“‘Every man in a state of Nature is an independent sovereign, subject to no law but the law written upon his heart and revealed to him by his Maker. His right to his life, his liberty, and his property no created being can rightfully contest; these rights are inherent and inalienable.’
“We watch the effect of his indignant words. They convince and awe, and yet the royal tribunal dare not decide. It prevaricates and postpones; but the victory is won, the odious measure is abandoned forever, and the orator’s utterances have lighted up a flame which Independence alone can ever quench.

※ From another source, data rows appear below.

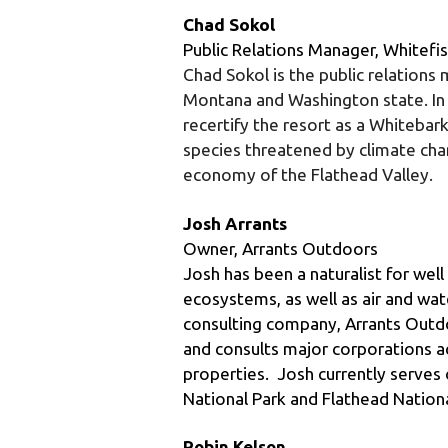
Chad Sokol is the public relations
Montana and Washington state. In
recertify the resort as a Whitebark
species threatened by climate chan
economy of the Flathead Valley.
Josh Arrants
Owner, Arrants Outdoors
Josh has been a naturalist for wel
ecosystems, as well as air and wat
consulting company, Arrants Outdoo
and consults major corporations ac
properties.  Josh currently serves o
National Park and Flathead Nationa
Robin Kelson
Executive Director, AERO
Trained as an attorney, biochemist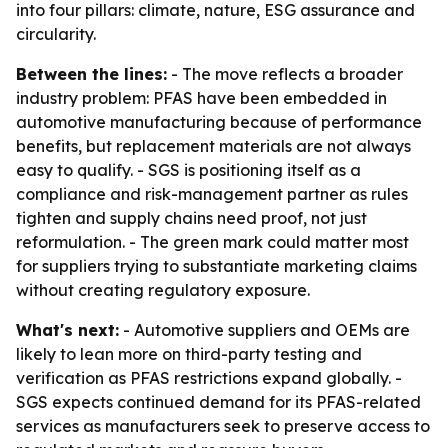
into four pillars: climate, nature, ESG assurance and
circularity.
Between the lines:
- The move reflects a broader
industry problem: PFAS have been embedded in
automotive manufacturing because of performance
benefits, but replacement materials are not always
easy to qualify. - SGS is positioning itself as a
compliance and risk-management partner as rules
tighten and supply chains need proof, not just
reformulation. - The green mark could matter most
for suppliers trying to substantiate marketing claims
without creating regulatory exposure.
What's next:
- Automotive suppliers and OEMs are
likely to lean more on third-party testing and
verification as PFAS restrictions expand globally. -
SGS expects continued demand for its PFAS-related
services as manufacturers seek to preserve access to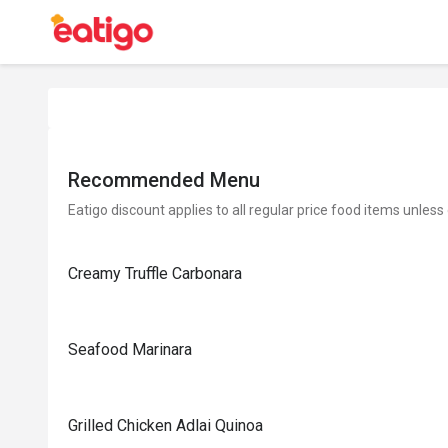
Recommended Menu
Eatigo discount applies to all regular price food items unless
Creamy Truffle Carbonara
Seafood Marinara
Grilled Chicken Adlai Quinoa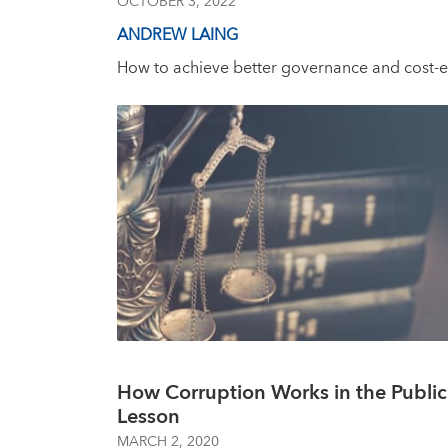
OCTOBER 3, 2022
ANDREW LAING
How to achieve better governance and cost-ef
How Corruption Works in the Publi
Lesson
MARCH 2, 2020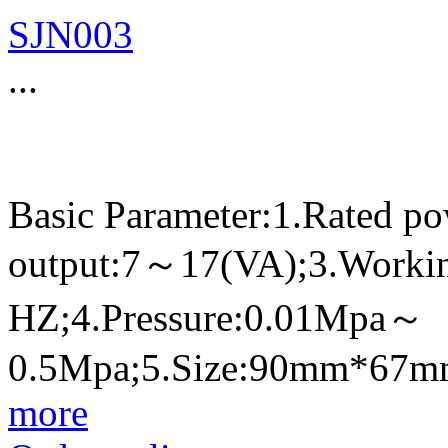
SJN003
...
Basic Parameter:1.Rated p
output:7～17(VA);3.Worki
HZ;4.Pressure:0.01Mpa～
0.5Mpa;5.Size:90mm*67
more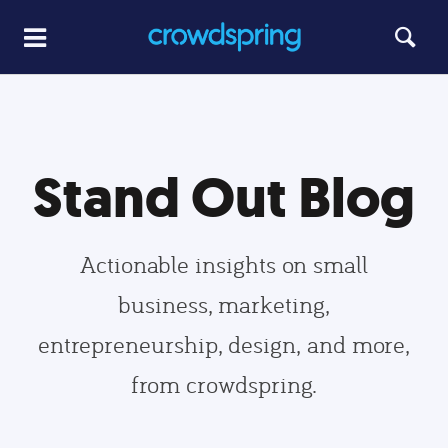
Stand Out Blog
Actionable insights on small
business, marketing,
entrepreneurship, design, and more,
from crowdspring.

“We go with him from this first theatre of triumph, through many long years of toil and anxiety in shaping the measures which led to the great conflict with the mother country, to the General Court guided by his skill and political sagacity, to the popular assembly alike aroused to turbulence and hushed to repose by his burning eloquence. We see him hurling defiance at the minions of power who with secret malevolence assailed his reputation. We witness their malignant hatred, and their deadly assault upon his person, when alone and unarmed. We see him fall, covered with wounds, and carried bleeding to his home.
“Thenceforward, to the actual opening of the Revolutionary drama, and during its progress, this act of regal barbarism obscured, but did not wholly extinguish, the light of the great intellect which it sought to destroy; but all that remained was a wreck, reminding only of the glories of the past. The crime against the person added to its atrocity a greater crime against the soul, dooming it to pursue its earthly career in sadness and gloom. Conscious of being only a monument of decay, well might the gradually expiring patriot wish, that, when God, in his righteous Providence, should call him from time into eternity, it might be by a flash of lightning. We may rejoice that his prayer was answered, and that, too noble to be permitted to die a common death, in a manner equally affecting and sublime, James Otis [applause] was removed to the mansions of eternal felicity.
“It is the necessary result of barbarism, in all its phases, to furnish historic parallels by reproducing itself in viler forms. Not a century elapsed, and a similar atrocity is enacted in the Senate Chamber of the United States. The ruffians were actuated by as deadly a hate, their malice was as foul and murderous, their defiance of law was as manifest, their victim was also the friend and advocate of universal freedom, and as much distinguished and feared, and he also fell beneath the blows of assassins in heart and conduct.
“But here the parallel ends. This outrage did not impair the intellect which it sought to destroy; that survived the trial, enlarged, strengthened, purified, to set forward in a new and more glorious career in the cause of Freedom and Humanity. Instead of the lightning’s flash to remove it to heaven, a divine influence, equal in potency, has emanated thence, inspiring it with a larger love of freedom, more zeal in the cause of the oppressed, and a more earnest conviction that human slavery produces only evil, and that it should be forever eradicated. [Enthusiastic applause.]
“Happy, then, for us, and for our country, has been the suffering of these martyrs in the cause of Freedom. The name of James Otis has descended to posterity on the brightest pages of our history, associated with those of Hancock, and Adams, and Jay, and Jefferson, and Henry, and Rutledge, and there it will remain forever.
“The name of that other martyr in the cause of Truth and Justice will find equal distinction, in future ages, on the roll of philanthropists, with those of Howard and Clarkson and Wilberforce, and others of that glorious company, ‘of whom the world was not worthy.’
“But history has also its retributions. The infamous actors in these tragedies passed away under the scorn and contempt of mankind, their names only searched for and remembered among the persecutors and slayers of their race. They who countenanced and approved the last, by a fitting gradation, became the betrayers and assassins of their country, and two of these, the highest in station and basest in conduct, are now awaiting the punishment due to their crimes in a prison within the shadow of Bunker Hill Monument, [applause,] which indignantly frowns upon them from base to summit.
“In the reality of the present behold the promise of the future, when all traitors like them shall meet a similar doom. Still devoting himself to the cause of his country and to the freedom of the oppressed, the advocate and friend of all, of whatever rank or condition or color, the scholar, the philanthropist, the martyr, the statesman has come again among us, and it is with equal pride and pleasure that I present to you the Hon. Charles Sumner, not of Massachusetts, but of the United States of America, one and indivisible.”